* About this task: Print every record exactly, omitting none.

[Start of Attachment]

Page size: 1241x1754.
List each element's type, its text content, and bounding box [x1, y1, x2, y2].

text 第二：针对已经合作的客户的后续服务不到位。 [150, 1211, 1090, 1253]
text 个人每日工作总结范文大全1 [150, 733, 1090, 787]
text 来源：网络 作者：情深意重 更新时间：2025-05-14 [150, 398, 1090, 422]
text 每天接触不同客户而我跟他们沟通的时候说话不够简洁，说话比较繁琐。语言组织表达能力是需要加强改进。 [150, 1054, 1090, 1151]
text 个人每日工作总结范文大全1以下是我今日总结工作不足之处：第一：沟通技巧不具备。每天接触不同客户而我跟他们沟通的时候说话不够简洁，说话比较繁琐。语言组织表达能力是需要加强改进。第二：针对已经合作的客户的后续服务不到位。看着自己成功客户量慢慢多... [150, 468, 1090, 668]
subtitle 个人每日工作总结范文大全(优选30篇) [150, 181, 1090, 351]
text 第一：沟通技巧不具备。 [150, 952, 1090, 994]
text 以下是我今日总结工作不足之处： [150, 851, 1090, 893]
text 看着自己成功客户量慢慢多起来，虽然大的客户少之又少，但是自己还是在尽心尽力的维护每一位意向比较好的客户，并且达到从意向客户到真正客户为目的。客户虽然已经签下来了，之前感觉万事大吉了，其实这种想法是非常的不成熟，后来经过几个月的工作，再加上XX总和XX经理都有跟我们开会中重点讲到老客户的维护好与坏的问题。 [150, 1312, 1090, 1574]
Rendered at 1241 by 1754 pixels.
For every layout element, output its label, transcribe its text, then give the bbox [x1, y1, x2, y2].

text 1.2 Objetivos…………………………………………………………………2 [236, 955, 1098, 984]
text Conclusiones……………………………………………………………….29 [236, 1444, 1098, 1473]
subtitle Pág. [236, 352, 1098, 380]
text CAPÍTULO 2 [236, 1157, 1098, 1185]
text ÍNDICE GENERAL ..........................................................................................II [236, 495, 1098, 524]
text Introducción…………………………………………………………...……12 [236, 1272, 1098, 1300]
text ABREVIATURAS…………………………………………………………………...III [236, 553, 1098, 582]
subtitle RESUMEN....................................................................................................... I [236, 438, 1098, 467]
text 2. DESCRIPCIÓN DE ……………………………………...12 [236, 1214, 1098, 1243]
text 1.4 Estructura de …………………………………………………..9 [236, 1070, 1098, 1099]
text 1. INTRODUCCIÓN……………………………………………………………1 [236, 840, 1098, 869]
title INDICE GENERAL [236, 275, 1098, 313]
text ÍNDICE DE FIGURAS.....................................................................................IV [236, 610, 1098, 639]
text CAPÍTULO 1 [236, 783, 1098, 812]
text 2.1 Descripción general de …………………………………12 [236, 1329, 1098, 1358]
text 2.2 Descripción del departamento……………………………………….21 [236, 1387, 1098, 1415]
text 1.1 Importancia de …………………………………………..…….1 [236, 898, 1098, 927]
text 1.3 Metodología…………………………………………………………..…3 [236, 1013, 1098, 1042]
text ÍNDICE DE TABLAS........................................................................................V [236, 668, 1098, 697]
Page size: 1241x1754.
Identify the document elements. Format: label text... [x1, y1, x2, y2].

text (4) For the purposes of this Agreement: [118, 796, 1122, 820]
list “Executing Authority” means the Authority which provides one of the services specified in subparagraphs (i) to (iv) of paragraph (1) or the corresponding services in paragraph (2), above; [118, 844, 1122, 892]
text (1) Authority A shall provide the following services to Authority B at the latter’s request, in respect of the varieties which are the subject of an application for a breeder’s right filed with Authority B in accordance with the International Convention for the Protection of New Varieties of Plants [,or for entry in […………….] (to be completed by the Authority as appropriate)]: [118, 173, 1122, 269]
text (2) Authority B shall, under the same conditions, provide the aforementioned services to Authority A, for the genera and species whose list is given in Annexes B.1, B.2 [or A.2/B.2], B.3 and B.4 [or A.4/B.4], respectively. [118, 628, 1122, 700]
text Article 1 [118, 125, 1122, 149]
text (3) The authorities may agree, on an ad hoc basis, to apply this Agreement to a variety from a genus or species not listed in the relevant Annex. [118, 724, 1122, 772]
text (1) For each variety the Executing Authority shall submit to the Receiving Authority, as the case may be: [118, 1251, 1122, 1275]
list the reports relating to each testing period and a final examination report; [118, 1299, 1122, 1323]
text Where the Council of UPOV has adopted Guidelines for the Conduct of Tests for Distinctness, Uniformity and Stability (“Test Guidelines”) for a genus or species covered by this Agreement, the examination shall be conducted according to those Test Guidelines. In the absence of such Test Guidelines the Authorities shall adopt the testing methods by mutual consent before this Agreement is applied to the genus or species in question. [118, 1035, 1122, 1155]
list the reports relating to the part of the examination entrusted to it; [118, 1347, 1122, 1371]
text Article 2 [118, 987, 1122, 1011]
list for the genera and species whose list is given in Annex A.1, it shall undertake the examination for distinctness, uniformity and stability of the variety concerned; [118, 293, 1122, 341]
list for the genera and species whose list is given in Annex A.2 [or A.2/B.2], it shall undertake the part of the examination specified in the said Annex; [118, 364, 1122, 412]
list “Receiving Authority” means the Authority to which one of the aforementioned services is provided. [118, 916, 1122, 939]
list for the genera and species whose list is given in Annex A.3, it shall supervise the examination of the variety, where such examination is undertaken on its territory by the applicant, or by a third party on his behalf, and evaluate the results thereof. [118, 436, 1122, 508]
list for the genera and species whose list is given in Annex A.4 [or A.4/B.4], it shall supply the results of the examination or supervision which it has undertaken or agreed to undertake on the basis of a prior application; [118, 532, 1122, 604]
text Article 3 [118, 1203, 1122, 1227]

[End of Attachment]

* Task result:
Page size: 1241x1754.
List each element's type, its text content, and bounding box [x1, y1, x2, y2].

text 第二：针对已经合作的客户的后续服务不到位。 [150, 1211, 1090, 1253]
text 个人每日工作总结范文大全1 [150, 733, 1090, 787]
text 来源：网络 作者：情深意重 更新时间：2025-05-14 [150, 398, 1090, 422]
text 每天接触不同客户而我跟他们沟通的时候说话不够简洁，说话比较繁琐。语言组织表达能力是需要加强改进。 [150, 1054, 1090, 1151]
text 个人每日工作总结范文大全1以下是我今日总结工作不足之处：第一：沟通技巧不具备。每天接触不同客户而我跟他们沟通的时候说话不够简洁，说话比较繁琐。语言组织表达能力是需要加强改进。第二：针对已经合作的客户的后续服务不到位。看着自己成功客户量慢慢多... [150, 468, 1090, 668]
subtitle 个人每日工作总结范文大全(优选30篇) [150, 181, 1090, 351]
text 第一：沟通技巧不具备。 [150, 952, 1090, 994]
text 以下是我今日总结工作不足之处： [150, 851, 1090, 893]
text 看着自己成功客户量慢慢多起来，虽然大的客户少之又少，但是自己还是在尽心尽力的维护每一位意向比较好的客户，并且达到从意向客户到真正客户为目的。客户虽然已经签下来了，之前感觉万事大吉了，其实这种想法是非常的不成熟，后来经过几个月的工作，再加上XX总和XX经理都有跟我们开会中重点讲到老客户的维护好与坏的问题。 [150, 1312, 1090, 1574]
Rendered at 1241 by 1754 pixels.
For every layout element, output its label, transcribe its text, then give the bbox [x1, y1, x2, y2].

text 1.2 Objetivos…………………………………………………………………2 [236, 955, 1098, 984]
text Conclusiones……………………………………………………………….29 [236, 1444, 1098, 1473]
subtitle Pág. [236, 352, 1098, 380]
text CAPÍTULO 2 [236, 1157, 1098, 1185]
text ÍNDICE GENERAL ..........................................................................................II [236, 495, 1098, 524]
text Introducción…………………………………………………………...……12 [236, 1272, 1098, 1300]
text ABREVIATURAS…………………………………………………………………...III [236, 553, 1098, 582]
subtitle RESUMEN....................................................................................................... I [236, 438, 1098, 467]
text 2. DESCRIPCIÓN DE ……………………………………...12 [236, 1214, 1098, 1243]
text 1.4 Estructura de …………………………………………………..9 [236, 1070, 1098, 1099]
text 1. INTRODUCCIÓN……………………………………………………………1 [236, 840, 1098, 869]
title INDICE GENERAL [236, 275, 1098, 313]
text ÍNDICE DE FIGURAS.....................................................................................IV [236, 610, 1098, 639]
text CAPÍTULO 1 [236, 783, 1098, 812]
text 2.1 Descripción general de …………………………………12 [236, 1329, 1098, 1358]
text 2.2 Descripción del departamento……………………………………….21 [236, 1387, 1098, 1415]
text 1.1 Importancia de …………………………………………..…….1 [236, 898, 1098, 927]
text 1.3 Metodología…………………………………………………………..…3 [236, 1013, 1098, 1042]
text ÍNDICE DE TABLAS........................................................................................V [236, 668, 1098, 697]
Page size: 1241x1754.
Identify the document elements. Format: label text... [x1, y1, x2, y2].

text (4) For the purposes of this Agreement: [118, 796, 1122, 820]
list “Executing Authority” means the Authority which provides one of the services specified in subparagraphs (i) to (iv) of paragraph (1) or the corresponding services in paragraph (2), above; [118, 844, 1122, 892]
text (1) Authority A shall provide the following services to Authority B at the latter’s request, in respect of the varieties which are the subject of an application for a breeder’s right filed with Authority B in accordance with the International Convention for the Protection of New Varieties of Plants [,or for entry in […………….] (to be completed by the Authority as appropriate)]: [118, 173, 1122, 269]
text (2) Authority B shall, under the same conditions, provide the aforementioned services to Authority A, for the genera and species whose list is given in Annexes B.1, B.2 [or A.2/B.2], B.3 and B.4 [or A.4/B.4], respectively. [118, 628, 1122, 700]
text Article 1 [118, 125, 1122, 149]
text (3) The authorities may agree, on an ad hoc basis, to apply this Agreement to a variety from a genus or species not listed in the relevant Annex. [118, 724, 1122, 772]
text (1) For each variety the Executing Authority shall submit to the Receiving Authority, as the case may be: [118, 1251, 1122, 1275]
list the reports relating to each testing period and a final examination report; [118, 1299, 1122, 1323]
text Where the Council of UPOV has adopted Guidelines for the Conduct of Tests for Distinctness, Uniformity and Stability (“Test Guidelines”) for a genus or species covered by this Agreement, the examination shall be conducted according to those Test Guidelines. In the absence of such Test Guidelines the Authorities shall adopt the testing methods by mutual consent before this Agreement is applied to the genus or species in question. [118, 1035, 1122, 1155]
list the reports relating to the part of the examination entrusted to it; [118, 1347, 1122, 1371]
text Article 2 [118, 987, 1122, 1011]
list for the genera and species whose list is given in Annex A.1, it shall undertake the examination for distinctness, uniformity and stability of the variety concerned; [118, 293, 1122, 341]
list for the genera and species whose list is given in Annex A.2 [or A.2/B.2], it shall undertake the part of the examination specified in the said Annex; [118, 364, 1122, 412]
list “Receiving Authority” means the Authority to which one of the aforementioned services is provided. [118, 916, 1122, 939]
list for the genera and species whose list is given in Annex A.3, it shall supervise the examination of the variety, where such examination is undertaken on its territory by the applicant, or by a third party on his behalf, and evaluate the results thereof. [118, 436, 1122, 508]
list for the genera and species whose list is given in Annex A.4 [or A.4/B.4], it shall supply the results of the examination or supervision which it has undertaken or agreed to undertake on the basis of a prior application; [118, 532, 1122, 604]
text Article 3 [118, 1203, 1122, 1227]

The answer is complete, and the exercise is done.